Nigeria’s gross external reserves rose to $49.49 billion as of May 15, 2026, rebounding from $48.35 billion recorded at the end of March 2026, according to the Central Bank of Nigeria (CBN).
CBN Governor Olayemi Cardoso disclosed the latest reserve position on Wednesday at the end of the Monetary Policy Committee (MPC) meeting in Abuja, noting that the increase reflects easing pressure on monetary authorities as they continue balancing exchange-rate stability, liquidity management, and external obligations.
What the apex bank is saying
Speaking after the MPC meeting, Cardoso said Nigeria’s current reserve level remains strong enough to cover more than nine months of imports for goods and services.
- “Gross external reserve remained robust at $49.49 billion as of May 15, 2026, compared with $48.35 billion at the end of March 2026, sufficient to cover 9.04 months of imports for goods and services.”
- “This strong buffer continues to reinforce investor confidence in the Nigerian economy and support exchange-rate stability,” Cardoso stated.
According to the CBN governor, the reserve position also reflects improving confidence in Nigeria’s foreign exchange management framework and ongoing reforms aimed at strengthening market transparency and boosting FX inflows.
Get up to speed
Nigeria’s external reserves had come under sustained pressure in recent weeks before the latest rebound.
Data from the CBN showed that reserves declined by about $855 million within five weeks, falling from $49.18 billion on April 1, 2026, to $48.33 billion as of May 7, 2026.
- Reserves declined from $49.133 billion on April 2 to $48.940 billion on April 7 before dropping further to $48.675 billion on April 15.
- External reserves weakened to $48.541 billion on April 20 and later slipped to $48.364 billion by April 30.
- By May 7, reserves had settled at $48.325 billion, raising concerns over the sustainability of FX inflows amid rising demand pressures.
Despite the decline recorded during the period, reserve levels remained significantly higher than the position recorded during the same period in the previous year.
More insights
Cardoso had earlier dismissed concerns over the recent decline in reserves, insisting that such fluctuations were not unusual in the current market environment.
Speaking during a press briefing at the end of the IMF Spring Meetings in April, the CBN governor said Nigerians often overreact to relatively small swings in reserve figures.

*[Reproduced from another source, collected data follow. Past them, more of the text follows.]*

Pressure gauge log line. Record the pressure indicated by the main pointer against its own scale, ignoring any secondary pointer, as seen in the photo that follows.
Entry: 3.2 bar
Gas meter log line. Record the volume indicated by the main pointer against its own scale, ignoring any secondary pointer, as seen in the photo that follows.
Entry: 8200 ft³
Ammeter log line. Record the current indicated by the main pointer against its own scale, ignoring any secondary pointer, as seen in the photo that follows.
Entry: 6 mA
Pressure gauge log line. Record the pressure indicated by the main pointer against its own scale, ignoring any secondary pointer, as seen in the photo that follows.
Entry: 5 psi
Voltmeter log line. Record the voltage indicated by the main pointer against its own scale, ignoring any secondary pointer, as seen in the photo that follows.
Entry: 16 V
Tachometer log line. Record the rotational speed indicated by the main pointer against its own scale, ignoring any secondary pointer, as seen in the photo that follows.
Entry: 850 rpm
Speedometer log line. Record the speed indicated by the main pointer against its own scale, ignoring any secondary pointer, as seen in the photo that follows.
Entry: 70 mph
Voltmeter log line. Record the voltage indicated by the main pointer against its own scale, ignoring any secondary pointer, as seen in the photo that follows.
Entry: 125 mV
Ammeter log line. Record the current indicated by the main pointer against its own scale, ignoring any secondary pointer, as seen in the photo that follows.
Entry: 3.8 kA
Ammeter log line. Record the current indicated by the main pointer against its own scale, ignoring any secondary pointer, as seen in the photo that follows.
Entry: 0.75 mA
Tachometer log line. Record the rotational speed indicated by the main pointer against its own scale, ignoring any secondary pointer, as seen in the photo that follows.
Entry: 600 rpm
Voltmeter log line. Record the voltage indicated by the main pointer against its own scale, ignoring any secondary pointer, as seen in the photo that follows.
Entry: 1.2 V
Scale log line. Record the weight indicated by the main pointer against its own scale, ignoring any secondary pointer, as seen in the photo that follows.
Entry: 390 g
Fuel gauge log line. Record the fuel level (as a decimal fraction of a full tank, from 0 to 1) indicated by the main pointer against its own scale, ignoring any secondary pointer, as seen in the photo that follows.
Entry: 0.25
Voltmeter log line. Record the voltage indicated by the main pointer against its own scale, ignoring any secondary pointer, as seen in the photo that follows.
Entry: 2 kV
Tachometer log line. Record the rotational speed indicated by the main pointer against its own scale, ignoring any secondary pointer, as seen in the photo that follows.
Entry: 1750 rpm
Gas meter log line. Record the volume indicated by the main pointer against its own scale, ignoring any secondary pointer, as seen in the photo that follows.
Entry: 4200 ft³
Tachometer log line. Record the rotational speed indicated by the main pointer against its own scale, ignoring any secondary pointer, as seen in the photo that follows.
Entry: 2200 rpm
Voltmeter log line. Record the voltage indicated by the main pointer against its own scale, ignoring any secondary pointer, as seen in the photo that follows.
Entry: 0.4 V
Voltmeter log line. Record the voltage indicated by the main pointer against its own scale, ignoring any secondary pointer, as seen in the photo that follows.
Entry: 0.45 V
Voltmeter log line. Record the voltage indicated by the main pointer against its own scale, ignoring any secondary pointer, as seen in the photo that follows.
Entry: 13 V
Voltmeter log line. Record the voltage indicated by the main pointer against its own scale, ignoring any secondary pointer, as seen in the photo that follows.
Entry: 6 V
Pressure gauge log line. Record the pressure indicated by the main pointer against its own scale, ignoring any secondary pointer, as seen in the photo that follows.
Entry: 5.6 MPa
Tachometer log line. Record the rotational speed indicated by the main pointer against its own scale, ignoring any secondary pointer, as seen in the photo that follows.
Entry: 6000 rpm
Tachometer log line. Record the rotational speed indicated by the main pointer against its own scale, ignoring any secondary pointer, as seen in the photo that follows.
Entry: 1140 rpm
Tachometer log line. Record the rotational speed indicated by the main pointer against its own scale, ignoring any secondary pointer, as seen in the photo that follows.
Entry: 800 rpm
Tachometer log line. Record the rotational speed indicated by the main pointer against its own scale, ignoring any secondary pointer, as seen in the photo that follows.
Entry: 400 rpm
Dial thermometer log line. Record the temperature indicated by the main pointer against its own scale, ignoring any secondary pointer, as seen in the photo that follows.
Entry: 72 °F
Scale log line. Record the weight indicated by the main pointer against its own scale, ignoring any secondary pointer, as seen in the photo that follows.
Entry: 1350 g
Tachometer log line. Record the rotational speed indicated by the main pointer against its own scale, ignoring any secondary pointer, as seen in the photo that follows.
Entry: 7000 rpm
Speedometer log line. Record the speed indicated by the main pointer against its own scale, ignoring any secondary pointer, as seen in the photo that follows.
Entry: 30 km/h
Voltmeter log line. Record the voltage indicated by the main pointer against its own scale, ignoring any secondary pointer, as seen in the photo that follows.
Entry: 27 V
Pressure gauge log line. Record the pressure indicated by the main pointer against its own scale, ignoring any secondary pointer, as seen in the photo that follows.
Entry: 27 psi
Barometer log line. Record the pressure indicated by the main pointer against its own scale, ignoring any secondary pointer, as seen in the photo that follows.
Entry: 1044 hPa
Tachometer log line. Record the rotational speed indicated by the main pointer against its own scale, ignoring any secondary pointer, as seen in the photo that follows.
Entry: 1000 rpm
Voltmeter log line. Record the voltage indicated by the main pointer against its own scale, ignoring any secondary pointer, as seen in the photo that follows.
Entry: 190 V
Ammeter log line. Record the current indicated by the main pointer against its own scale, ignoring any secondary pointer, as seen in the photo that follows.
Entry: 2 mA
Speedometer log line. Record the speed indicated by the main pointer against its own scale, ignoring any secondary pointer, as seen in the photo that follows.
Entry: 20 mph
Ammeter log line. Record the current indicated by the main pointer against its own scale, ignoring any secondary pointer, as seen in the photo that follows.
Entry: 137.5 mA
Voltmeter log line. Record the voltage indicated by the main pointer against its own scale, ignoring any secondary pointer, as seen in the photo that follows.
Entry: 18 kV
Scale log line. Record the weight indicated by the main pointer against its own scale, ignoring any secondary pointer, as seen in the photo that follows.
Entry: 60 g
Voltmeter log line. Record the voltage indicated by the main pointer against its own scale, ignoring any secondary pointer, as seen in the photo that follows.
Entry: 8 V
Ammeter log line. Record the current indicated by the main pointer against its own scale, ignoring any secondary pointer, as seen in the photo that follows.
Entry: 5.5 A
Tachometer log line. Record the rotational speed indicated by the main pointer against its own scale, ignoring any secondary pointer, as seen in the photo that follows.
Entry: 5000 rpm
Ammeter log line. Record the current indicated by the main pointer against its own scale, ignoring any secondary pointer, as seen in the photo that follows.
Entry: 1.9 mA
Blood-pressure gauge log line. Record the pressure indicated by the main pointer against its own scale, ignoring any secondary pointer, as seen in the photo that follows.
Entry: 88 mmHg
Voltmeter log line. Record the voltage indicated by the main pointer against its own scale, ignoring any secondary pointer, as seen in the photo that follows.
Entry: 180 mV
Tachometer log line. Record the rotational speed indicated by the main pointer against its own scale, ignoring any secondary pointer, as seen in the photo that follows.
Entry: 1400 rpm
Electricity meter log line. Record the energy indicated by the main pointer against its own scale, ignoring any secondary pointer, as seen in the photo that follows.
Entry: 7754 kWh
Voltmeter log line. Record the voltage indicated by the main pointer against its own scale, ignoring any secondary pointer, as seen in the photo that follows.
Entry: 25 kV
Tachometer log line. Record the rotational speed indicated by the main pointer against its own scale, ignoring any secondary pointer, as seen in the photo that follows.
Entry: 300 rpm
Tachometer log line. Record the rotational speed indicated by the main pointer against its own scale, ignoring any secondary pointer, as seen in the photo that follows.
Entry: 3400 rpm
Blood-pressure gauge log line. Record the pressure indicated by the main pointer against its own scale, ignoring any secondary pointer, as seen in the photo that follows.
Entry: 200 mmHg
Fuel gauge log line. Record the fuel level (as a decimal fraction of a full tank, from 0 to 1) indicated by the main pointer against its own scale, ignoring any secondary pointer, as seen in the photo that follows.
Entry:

- “In fact, what concerns me is not so much the decline in reserves, but the reaction to relatively small swings in the numbers, which in today’s market environment should not trigger anxiety,” Cardoso said at the time.
He stressed that Nigeria remains in a comfortable reserve position, well above the International Monetary Fund’s benchmark of three to six months of import cover.
According to him, the country’s foreign exchange buffers remain adequate to support macroeconomic stability, exchange-rate management, and investor confidence.
What you should know
Nairametrics previously reported that Nigeria’s external reserves declined from above $50.08 billion on March 12 to $49.61 billion by March 23, 2026.
In January 2026, reserves increased by about $509 million within the first 22 days, reflecting improved foreign exchange inflows during the period.
Nigeria’s external reserves have strengthened significantly over the past year following foreign exchange reforms introduced by President Bola Ahmed Tinubu’s administration and the CBN under Cardoso.
Analysts have linked the broader improvement in reserves to stronger investor confidence, policy reforms, and increased activity across Nigeria’s foreign exchange market.
The reserves remain a critical buffer for managing exchange-rate pressures, supporting imports, and maintaining confidence in the Nigerian economy.